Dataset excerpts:
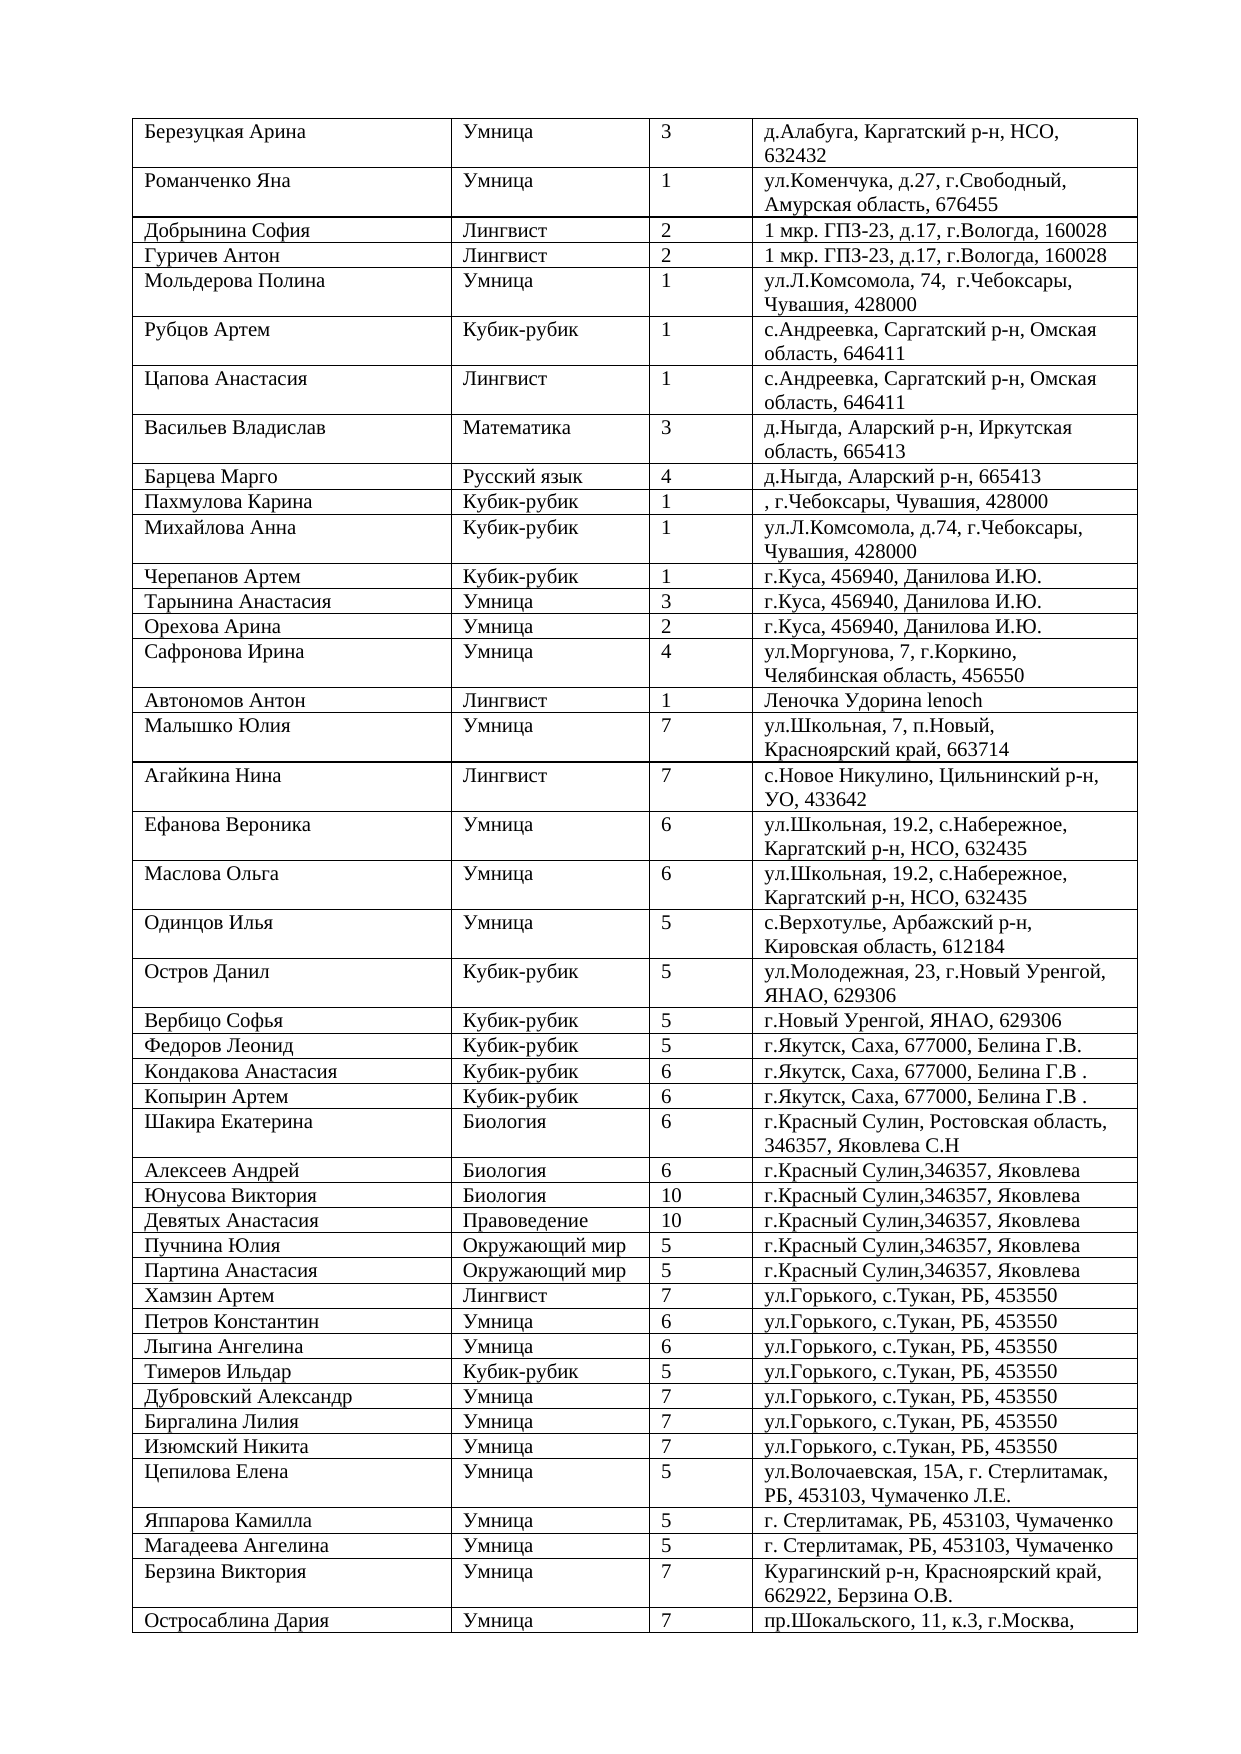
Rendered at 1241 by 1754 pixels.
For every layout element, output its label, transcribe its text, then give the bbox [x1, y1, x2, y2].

table_cell Умница [452, 639, 649, 687]
table_cell Остросаблина Дария [133, 1608, 451, 1632]
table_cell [753, 1608, 1137, 1632]
table_cell 5 [650, 959, 752, 1007]
table_cell Кубик-рубик [452, 1359, 649, 1383]
table_cell Биология [452, 1183, 649, 1207]
table_cell 6 [650, 1334, 752, 1358]
table_cell д.Ныгда, Аларский р-н, Иркутская область, 665413 [753, 415, 1137, 463]
table_cell , г.Чебоксары, Чувашия, 428000 [753, 490, 1137, 513]
table_cell Ефанова Вероника [133, 812, 451, 860]
table_cell ул.Школьная, 19.2, с.Набережное, Каргатский р-н, НСО, 632435 [753, 861, 1137, 909]
table_cell Биология [452, 1109, 649, 1157]
table_cell Умница [452, 713, 649, 761]
table_cell Алексеев Андрей [133, 1158, 451, 1182]
table_cell г.Красный Сулин, Ростовская область, 346357, Яковлева С.Н [753, 1109, 1137, 1157]
table_cell ул.Горького, с.Тукан, РБ, 453550 [753, 1384, 1137, 1408]
table_cell 4 [650, 639, 752, 687]
table_cell ул.Школьная, 7, п.Новый, Красноярский край, 663714 [753, 713, 1137, 761]
table_cell 5 [650, 1359, 752, 1383]
table_cell 2 [650, 218, 752, 242]
table_cell Кондакова Анастасия [133, 1059, 451, 1083]
table_cell Лингвист [452, 1284, 649, 1307]
table_cell Кубик-рубик [452, 1034, 649, 1057]
table_cell 1 [650, 317, 752, 365]
table_cell г.Якутск, Саха, 677000, Белина Г.В. [753, 1034, 1137, 1057]
table_cell с.Андреевка, Саргатский р-н, Омская область, 646411 [753, 317, 1137, 365]
table_cell 1 [650, 366, 752, 414]
table_cell ул.Горького, с.Тукан, РБ, 453550 [753, 1334, 1137, 1358]
table_cell Копырин Артем [133, 1084, 451, 1108]
table_cell Кубик-рубик [452, 1084, 649, 1108]
table_cell Умница [452, 1384, 649, 1408]
table_cell Умница [452, 268, 649, 316]
table_cell Лингвист [452, 366, 649, 414]
table_cell 5 [650, 1459, 752, 1507]
table_cell г.Якутск, Саха, 677000, Белина Г.В . [753, 1084, 1137, 1108]
table_cell Юнусова Виктория [133, 1183, 451, 1207]
table_cell г. Стерлитамак, РБ, 453103, Чумаченко [753, 1508, 1137, 1532]
table_cell Умница [452, 168, 649, 216]
table_cell 7 [650, 1284, 752, 1307]
table_cell 2 [650, 614, 752, 638]
table_cell ул.Волочаевская, 15А, г. Стерлитамак, РБ, 453103, Чумаченко Л.Е. [753, 1459, 1137, 1507]
table_cell Умница [452, 1459, 649, 1507]
table_cell 6 [650, 861, 752, 909]
table_cell Пахмулова Карина [133, 490, 451, 513]
table_cell Цепилова Елена [133, 1459, 451, 1507]
table_cell 1 [650, 688, 752, 712]
table_cell Биргалина Лилия [133, 1409, 451, 1433]
table_cell 7 [650, 1384, 752, 1408]
table_cell ул.Л.Комсомола, 74, г.Чебоксары, Чувашия, 428000 [753, 268, 1137, 316]
table_cell Одинцов Илья [133, 910, 451, 958]
table_cell Мольдерова Полина [133, 268, 451, 316]
table_cell г.Куса, 456940, Данилова И.Ю. [753, 589, 1137, 613]
table_cell 3 [650, 589, 752, 613]
table_cell Окружающий мир [452, 1233, 649, 1257]
table_cell 1 мкр. ГПЗ-23, д.17, г.Вологда, 160028 [753, 243, 1137, 267]
table_cell 5 [650, 1008, 752, 1032]
table_cell ул.Л.Комсомола, д.74, г.Чебоксары, Чувашия, 428000 [753, 515, 1137, 563]
table_cell ул.Горького, с.Тукан, РБ, 453550 [753, 1434, 1137, 1458]
table_cell 1 [650, 490, 752, 513]
table_cell 7 [650, 763, 752, 811]
table_cell Умница [452, 861, 649, 909]
table_cell г.Красный Сулин,346357, Яковлева [753, 1158, 1137, 1182]
table_cell Михайлова Анна [133, 515, 451, 563]
table_cell с.Новое Никулино, Цильнинский р-н, УО, 433642 [753, 763, 1137, 811]
table_cell 5 [650, 1233, 752, 1257]
table_cell Автономов Антон [133, 688, 451, 712]
table_cell Вербицо Софья [133, 1008, 451, 1032]
table_cell Сафронова Ирина [133, 639, 451, 687]
table_cell 7 [650, 1409, 752, 1433]
table_cell Умница [452, 1508, 649, 1532]
table_cell 5 [650, 1534, 752, 1557]
table_cell Умница [452, 1434, 649, 1458]
table_cell Петров Константин [133, 1309, 451, 1333]
table_cell ул.Горького, с.Тукан, РБ, 453550 [753, 1409, 1137, 1433]
table_cell 7 [650, 1434, 752, 1458]
table_cell 6 [650, 1059, 752, 1083]
table_cell 7 [650, 713, 752, 761]
table_cell Девятых Анастасия [133, 1208, 451, 1232]
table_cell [753, 119, 1137, 167]
table_cell ул.Молодежная, 23, г.Новый Уренгой, ЯНАО, 629306 [753, 959, 1137, 1007]
table_cell Умница [452, 1409, 649, 1433]
table_cell 6 [650, 1309, 752, 1333]
table_cell г.Куса, 456940, Данилова И.Ю. [753, 564, 1137, 588]
table_cell 5 [650, 910, 752, 958]
table_cell Лингвист [452, 688, 649, 712]
table_cell Хамзин Артем [133, 1284, 451, 1307]
table_cell Яппарова Камилла [133, 1508, 451, 1532]
table_cell Федоров Леонид [133, 1034, 451, 1057]
table_cell Математика [452, 415, 649, 463]
table_cell 10 [650, 1208, 752, 1232]
table_cell ул.Горького, с.Тукан, РБ, 453550 [753, 1359, 1137, 1383]
table_cell 4 [650, 464, 752, 488]
table_cell г.Куса, 456940, Данилова И.Ю. [753, 614, 1137, 638]
table_cell г.Якутск, Саха, 677000, Белина Г.В . [753, 1059, 1137, 1083]
table_cell г.Красный Сулин,346357, Яковлева [753, 1183, 1137, 1207]
table_cell ул.Коменчука, д.27, г.Свободный, Амурская область, 676455 [753, 168, 1137, 216]
table_cell Леночка Удорина lenoch [753, 688, 1137, 712]
table_cell г.Новый Уренгой, ЯНАО, 629306 [753, 1008, 1137, 1032]
table_cell Умница [452, 119, 649, 167]
table_cell Кубик-рубик [452, 1008, 649, 1032]
table_cell 6 [650, 1109, 752, 1157]
table_cell 1 [650, 515, 752, 563]
table_cell Партина Анастасия [133, 1258, 451, 1282]
table_cell Шакира Екатерина [133, 1109, 451, 1157]
table_cell Тарынина Анастасия [133, 589, 451, 613]
table_cell Рубцов Артем [133, 317, 451, 365]
table_cell Берзина Виктория [133, 1559, 451, 1607]
table_cell Орехова Арина [133, 614, 451, 638]
table_cell Лыгина Ангелина [133, 1334, 451, 1358]
table_cell Умница [452, 1534, 649, 1557]
table_cell Кубик-рубик [452, 317, 649, 365]
table_cell г.Красный Сулин,346357, Яковлева [753, 1233, 1137, 1257]
table_cell 6 [650, 812, 752, 860]
table_cell 2 [650, 243, 752, 267]
table_cell Умница [452, 1608, 649, 1632]
table_cell ул.Горького, с.Тукан, РБ, 453550 [753, 1309, 1137, 1333]
table_cell Курагинский р-н, Красноярский край, 662922, Берзина О.В. [753, 1559, 1137, 1607]
table_cell г.Красный Сулин,346357, Яковлева [753, 1258, 1137, 1282]
table_cell 1 [650, 268, 752, 316]
table_cell ул.Школьная, 19.2, с.Набережное, Каргатский р-н, НСО, 632435 [753, 812, 1137, 860]
table_cell 1 [650, 168, 752, 216]
table_cell 5 [650, 1034, 752, 1057]
table_cell г.Красный Сулин,346357, Яковлева [753, 1208, 1137, 1232]
table_cell Умница [452, 1559, 649, 1607]
table_cell Умница [452, 1309, 649, 1333]
table_cell 6 [650, 1084, 752, 1108]
table_cell Умница [452, 1334, 649, 1358]
table_cell Гуричев Антон [133, 243, 451, 267]
table_cell 1 [650, 564, 752, 588]
table_cell Правоведение [452, 1208, 649, 1232]
table_cell 7 [650, 1608, 752, 1632]
table_cell Русский язык [452, 464, 649, 488]
table_cell 10 [650, 1183, 752, 1207]
table_cell Дубровский Александр [133, 1384, 451, 1408]
table_cell Романченко Яна [133, 168, 451, 216]
table_cell 6 [650, 1158, 752, 1182]
table_cell Остров Данил [133, 959, 451, 1007]
table_cell Умница [452, 910, 649, 958]
table_cell Окружающий мир [452, 1258, 649, 1282]
table_cell 3 [650, 119, 752, 167]
table_cell Биология [452, 1158, 649, 1182]
table_cell Васильев Владислав [133, 415, 451, 463]
table_cell 5 [650, 1508, 752, 1532]
table_cell д.Ныгда, Аларский р-н, 665413 [753, 464, 1137, 488]
table_cell с.Верхотулье, Арбажский р-н, Кировская область, 612184 [753, 910, 1137, 958]
table_cell Тимеров Ильдар [133, 1359, 451, 1383]
table_cell Пучнина Юлия [133, 1233, 451, 1257]
table_cell 7 [650, 1559, 752, 1607]
table_cell Черепанов Артем [133, 564, 451, 588]
table_cell Маслова Ольга [133, 861, 451, 909]
table_cell ул.Моргунова, 7, г.Коркино, Челябинская область, 456550 [753, 639, 1137, 687]
table_cell Кубик-рубик [452, 515, 649, 563]
table_cell Магадеева Ангелина [133, 1534, 451, 1557]
table_cell Изюмский Никита [133, 1434, 451, 1458]
table_cell Агайкина Нина [133, 763, 451, 811]
table_cell Умница [452, 589, 649, 613]
table_cell Цапова Анастасия [133, 366, 451, 414]
table_cell Лингвист [452, 763, 649, 811]
table_cell Кубик-рубик [452, 490, 649, 513]
table_cell 1 мкр. ГПЗ-23, д.17, г.Вологда, 160028 [753, 218, 1137, 242]
table_cell Березуцкая Арина [133, 119, 451, 167]
table_cell 3 [650, 415, 752, 463]
table_cell с.Андреевка, Саргатский р-н, Омская область, 646411 [753, 366, 1137, 414]
table_cell Кубик-рубик [452, 564, 649, 588]
table_cell ул.Горького, с.Тукан, РБ, 453550 [753, 1284, 1137, 1307]
table_cell Добрынина София [133, 218, 451, 242]
table_cell Умница [452, 812, 649, 860]
table_cell Барцева Марго [133, 464, 451, 488]
table_cell 5 [650, 1258, 752, 1282]
table_cell г. Стерлитамак, РБ, 453103, Чумаченко [753, 1534, 1137, 1557]
table_cell Кубик-рубик [452, 1059, 649, 1083]
table_cell Лингвист [452, 243, 649, 267]
table_cell Умница [452, 614, 649, 638]
table_cell Лингвист [452, 218, 649, 242]
table_cell Малышко Юлия [133, 713, 451, 761]
table_cell Кубик-рубик [452, 959, 649, 1007]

Request:
What belongs in the answer is each line of the data that has the word "Уренгой".

Exercise output:
table_cell ул.Молодежная, 23, г.Новый Уренгой, ЯНАО, 629306 [753, 959, 1137, 1007]
table_cell г.Новый Уренгой, ЯНАО, 629306 [753, 1008, 1137, 1032]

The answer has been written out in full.